Source -
1. Electric contact structure particularly useful in low power circuits, of the double interruption kind, comprising at least one fixed contact pairs closable by means of at least one movable contact pair charac­terized in that said at least one pair, of movable contacts each other connected by at least a conductive bridge is moved along a first direc­tion till engage at least one pair of fixed contacts and then follows to rub on the fixed contacts pair along the first movement direction, caus­ing the cleaning of the faced surfaces of the contacts, said at least one conductive bridge being movable with respect to means causing the move­ment without rubbing on the same, and resilient means, causing the enga­gement of the movable contacts with the fixed contacts, being excluded from a current flow through them to avoid a possible annealing caused by overheating.

2. Electric contact structure, as in claim 1, characterized in that the movable contact pair (18, 118; 20, 120) is connected by a conducting bridge (16, 116) of the kind of a loop bent strap having two legs carry­ing at the ends movable contacts (18, 118; 20, 120) fastened at the mid­dle point to a slider (14, 114) movable within a fixed insulating frame (12, 112) sustaining two clamps (30, 130; 32, 132) provided with fixed arms (26, 126; 28, 128) carrying respective fixed contacts (22, 122; 24, 124) said movable contacts (18, 118; 20, 120) which are engaged against the fixed contacts (22, 122, 24, 124) having before to rub against them and remaining then pushed against them by resilient means (40, 140) abut­ting against the ends of said conductive bridge (16, 116) through in­sulating supports (42, 142; 44, 144) substaining the engagements of said movable contacts (18, 118; 20, 120) against said fixed contacts (22, 122; 24, 124) without allowing a current flow through said resilient means (40, 140) being said bridge (16, 116), abutting at the ends against not shown protrusions of the slider (14, 114) when the contacts are in open position pushed by said resilient means (40, 140).

Source records -
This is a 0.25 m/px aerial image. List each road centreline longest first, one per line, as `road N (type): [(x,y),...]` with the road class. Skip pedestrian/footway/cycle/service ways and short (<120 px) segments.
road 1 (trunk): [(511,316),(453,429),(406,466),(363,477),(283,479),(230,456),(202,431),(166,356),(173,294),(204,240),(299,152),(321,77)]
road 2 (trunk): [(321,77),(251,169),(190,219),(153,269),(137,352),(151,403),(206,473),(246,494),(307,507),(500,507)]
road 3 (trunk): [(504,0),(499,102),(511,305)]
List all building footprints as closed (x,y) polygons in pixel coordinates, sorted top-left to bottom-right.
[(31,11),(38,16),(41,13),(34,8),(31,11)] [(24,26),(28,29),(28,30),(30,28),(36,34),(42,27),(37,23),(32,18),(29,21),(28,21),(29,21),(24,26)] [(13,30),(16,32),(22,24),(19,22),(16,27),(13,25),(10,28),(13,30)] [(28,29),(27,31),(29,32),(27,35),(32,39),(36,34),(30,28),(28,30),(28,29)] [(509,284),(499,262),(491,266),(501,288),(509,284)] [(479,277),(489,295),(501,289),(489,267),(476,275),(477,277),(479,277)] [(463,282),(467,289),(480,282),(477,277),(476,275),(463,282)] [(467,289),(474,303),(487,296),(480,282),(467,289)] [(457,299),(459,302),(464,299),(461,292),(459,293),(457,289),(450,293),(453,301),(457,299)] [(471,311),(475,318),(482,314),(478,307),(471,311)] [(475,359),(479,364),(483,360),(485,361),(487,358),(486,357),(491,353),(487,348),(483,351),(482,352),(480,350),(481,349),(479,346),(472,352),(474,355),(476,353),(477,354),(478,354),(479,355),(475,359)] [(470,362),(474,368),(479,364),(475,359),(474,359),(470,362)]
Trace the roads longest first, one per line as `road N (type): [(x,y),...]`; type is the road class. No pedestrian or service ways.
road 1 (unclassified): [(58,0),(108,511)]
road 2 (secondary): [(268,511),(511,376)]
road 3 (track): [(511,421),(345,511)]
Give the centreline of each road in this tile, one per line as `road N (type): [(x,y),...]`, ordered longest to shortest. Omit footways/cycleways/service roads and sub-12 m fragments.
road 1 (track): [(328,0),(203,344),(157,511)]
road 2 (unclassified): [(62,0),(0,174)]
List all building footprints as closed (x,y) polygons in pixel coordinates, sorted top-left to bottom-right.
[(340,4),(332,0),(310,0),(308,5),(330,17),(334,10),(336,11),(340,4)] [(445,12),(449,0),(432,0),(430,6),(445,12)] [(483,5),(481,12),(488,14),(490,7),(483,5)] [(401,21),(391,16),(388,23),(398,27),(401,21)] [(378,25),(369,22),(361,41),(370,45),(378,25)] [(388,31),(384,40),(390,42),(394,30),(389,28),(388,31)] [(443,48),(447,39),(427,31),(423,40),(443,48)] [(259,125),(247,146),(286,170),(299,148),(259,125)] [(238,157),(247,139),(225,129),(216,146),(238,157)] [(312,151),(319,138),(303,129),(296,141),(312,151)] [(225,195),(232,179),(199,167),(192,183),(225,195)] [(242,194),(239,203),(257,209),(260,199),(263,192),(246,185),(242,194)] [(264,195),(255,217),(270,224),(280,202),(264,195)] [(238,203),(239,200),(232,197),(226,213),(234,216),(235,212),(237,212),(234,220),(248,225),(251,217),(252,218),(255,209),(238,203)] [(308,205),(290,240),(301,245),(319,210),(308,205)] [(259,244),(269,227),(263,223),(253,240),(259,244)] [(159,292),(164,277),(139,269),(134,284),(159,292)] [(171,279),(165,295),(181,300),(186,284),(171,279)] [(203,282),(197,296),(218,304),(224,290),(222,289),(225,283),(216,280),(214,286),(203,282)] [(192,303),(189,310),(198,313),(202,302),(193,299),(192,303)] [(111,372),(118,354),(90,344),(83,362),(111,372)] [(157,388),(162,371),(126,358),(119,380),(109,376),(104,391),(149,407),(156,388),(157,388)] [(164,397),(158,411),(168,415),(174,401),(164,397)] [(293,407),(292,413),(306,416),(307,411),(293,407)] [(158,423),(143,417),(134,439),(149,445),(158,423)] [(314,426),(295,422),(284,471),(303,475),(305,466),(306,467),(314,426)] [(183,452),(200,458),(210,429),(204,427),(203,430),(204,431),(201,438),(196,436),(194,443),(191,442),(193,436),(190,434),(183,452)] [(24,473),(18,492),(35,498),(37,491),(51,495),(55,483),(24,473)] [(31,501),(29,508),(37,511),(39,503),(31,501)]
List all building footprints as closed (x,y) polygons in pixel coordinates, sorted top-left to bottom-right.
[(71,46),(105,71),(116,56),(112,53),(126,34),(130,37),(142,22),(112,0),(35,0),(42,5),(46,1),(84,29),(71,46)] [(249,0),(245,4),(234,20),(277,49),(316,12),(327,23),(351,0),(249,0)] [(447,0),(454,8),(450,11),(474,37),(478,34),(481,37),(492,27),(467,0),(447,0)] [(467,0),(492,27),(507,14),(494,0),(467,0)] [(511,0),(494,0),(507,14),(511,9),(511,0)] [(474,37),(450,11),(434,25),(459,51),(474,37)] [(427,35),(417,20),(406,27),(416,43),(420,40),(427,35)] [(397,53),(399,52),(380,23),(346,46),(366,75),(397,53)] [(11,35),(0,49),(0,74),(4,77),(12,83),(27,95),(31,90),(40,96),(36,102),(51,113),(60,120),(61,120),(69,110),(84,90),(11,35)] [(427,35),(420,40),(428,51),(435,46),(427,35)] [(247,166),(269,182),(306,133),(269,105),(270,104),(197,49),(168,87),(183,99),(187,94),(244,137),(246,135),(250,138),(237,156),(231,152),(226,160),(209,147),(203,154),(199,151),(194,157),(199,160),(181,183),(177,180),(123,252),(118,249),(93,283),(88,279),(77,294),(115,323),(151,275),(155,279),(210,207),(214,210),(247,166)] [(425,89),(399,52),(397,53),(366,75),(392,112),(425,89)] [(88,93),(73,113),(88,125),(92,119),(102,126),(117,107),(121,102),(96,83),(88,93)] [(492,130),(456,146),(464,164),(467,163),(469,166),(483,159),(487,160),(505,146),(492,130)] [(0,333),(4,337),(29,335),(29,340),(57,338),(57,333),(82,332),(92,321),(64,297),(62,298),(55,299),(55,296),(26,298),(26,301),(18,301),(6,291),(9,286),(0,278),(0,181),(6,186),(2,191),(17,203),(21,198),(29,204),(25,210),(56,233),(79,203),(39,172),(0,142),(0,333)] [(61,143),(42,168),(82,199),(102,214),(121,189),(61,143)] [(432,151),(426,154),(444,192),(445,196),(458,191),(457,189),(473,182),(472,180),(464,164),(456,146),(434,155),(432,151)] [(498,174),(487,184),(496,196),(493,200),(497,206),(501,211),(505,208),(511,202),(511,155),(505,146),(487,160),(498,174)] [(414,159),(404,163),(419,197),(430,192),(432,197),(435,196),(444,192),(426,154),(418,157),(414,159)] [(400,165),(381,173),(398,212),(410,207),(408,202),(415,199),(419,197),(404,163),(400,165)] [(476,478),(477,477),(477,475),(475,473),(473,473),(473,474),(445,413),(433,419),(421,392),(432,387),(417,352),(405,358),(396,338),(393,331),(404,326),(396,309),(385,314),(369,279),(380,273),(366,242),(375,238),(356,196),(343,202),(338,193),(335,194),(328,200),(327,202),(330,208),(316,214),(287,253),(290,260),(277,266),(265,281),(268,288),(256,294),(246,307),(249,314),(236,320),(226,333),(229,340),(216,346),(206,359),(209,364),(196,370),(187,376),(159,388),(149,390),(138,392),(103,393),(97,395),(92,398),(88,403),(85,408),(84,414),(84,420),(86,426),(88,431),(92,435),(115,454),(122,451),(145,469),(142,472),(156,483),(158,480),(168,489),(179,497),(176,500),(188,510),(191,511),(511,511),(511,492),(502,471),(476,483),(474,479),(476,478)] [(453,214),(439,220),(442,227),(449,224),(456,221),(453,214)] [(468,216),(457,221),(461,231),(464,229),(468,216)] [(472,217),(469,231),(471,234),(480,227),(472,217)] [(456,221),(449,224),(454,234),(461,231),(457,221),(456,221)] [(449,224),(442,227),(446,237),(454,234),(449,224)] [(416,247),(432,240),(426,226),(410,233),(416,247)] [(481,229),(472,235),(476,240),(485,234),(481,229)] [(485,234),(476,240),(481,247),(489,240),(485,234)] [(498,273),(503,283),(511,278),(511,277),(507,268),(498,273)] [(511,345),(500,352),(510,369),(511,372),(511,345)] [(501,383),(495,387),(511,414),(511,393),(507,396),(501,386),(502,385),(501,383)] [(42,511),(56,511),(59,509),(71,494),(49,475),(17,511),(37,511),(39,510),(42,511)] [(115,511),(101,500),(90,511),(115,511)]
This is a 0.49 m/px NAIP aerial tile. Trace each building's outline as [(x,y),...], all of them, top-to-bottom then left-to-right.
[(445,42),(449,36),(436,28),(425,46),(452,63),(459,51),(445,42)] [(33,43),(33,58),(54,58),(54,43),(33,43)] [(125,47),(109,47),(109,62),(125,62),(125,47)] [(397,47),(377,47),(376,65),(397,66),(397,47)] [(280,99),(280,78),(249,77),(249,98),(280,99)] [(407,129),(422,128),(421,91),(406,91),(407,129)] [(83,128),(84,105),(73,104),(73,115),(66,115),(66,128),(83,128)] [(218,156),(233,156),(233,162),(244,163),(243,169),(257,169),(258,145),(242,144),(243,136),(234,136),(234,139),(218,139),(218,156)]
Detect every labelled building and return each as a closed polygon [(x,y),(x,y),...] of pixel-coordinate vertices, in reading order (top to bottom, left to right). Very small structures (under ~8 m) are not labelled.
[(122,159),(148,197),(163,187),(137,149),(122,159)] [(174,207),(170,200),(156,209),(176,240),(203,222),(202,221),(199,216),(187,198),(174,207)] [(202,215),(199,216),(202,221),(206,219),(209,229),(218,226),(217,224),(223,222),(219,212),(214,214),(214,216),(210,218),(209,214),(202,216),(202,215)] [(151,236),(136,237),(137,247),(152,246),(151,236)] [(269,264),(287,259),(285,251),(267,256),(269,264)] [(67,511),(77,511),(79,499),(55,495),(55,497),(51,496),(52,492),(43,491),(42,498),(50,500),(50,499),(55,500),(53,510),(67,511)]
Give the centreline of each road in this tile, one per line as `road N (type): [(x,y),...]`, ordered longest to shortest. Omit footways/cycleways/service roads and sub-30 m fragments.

Exercise requirements - From the electric contact claims above, extract the passage that opens with the words containing "1. Electric contact" and closes with "caused by overheating.".

Answer for the task -
1. Electric contact structure particularly useful in low power circuits, of the double interruption kind, comprising at least one fixed contact pairs closable by means of at least one movable contact pair charac­terized in that said at least one pair, of movable contacts each other connected by at least a conductive bridge is moved along a first direc­tion till engage at least one pair of fixed contacts and then follows to rub on the fixed contacts pair along the first movement direction, caus­ing the cleaning of the faced surfaces of the contacts, said at least one conductive bridge being movable with respect to means causing the move­ment without rubbing on the same, and resilient means, causing the enga­gement of the movable contacts with the fixed contacts, being excluded from a current flow through them to avoid a possible annealing caused by overheating.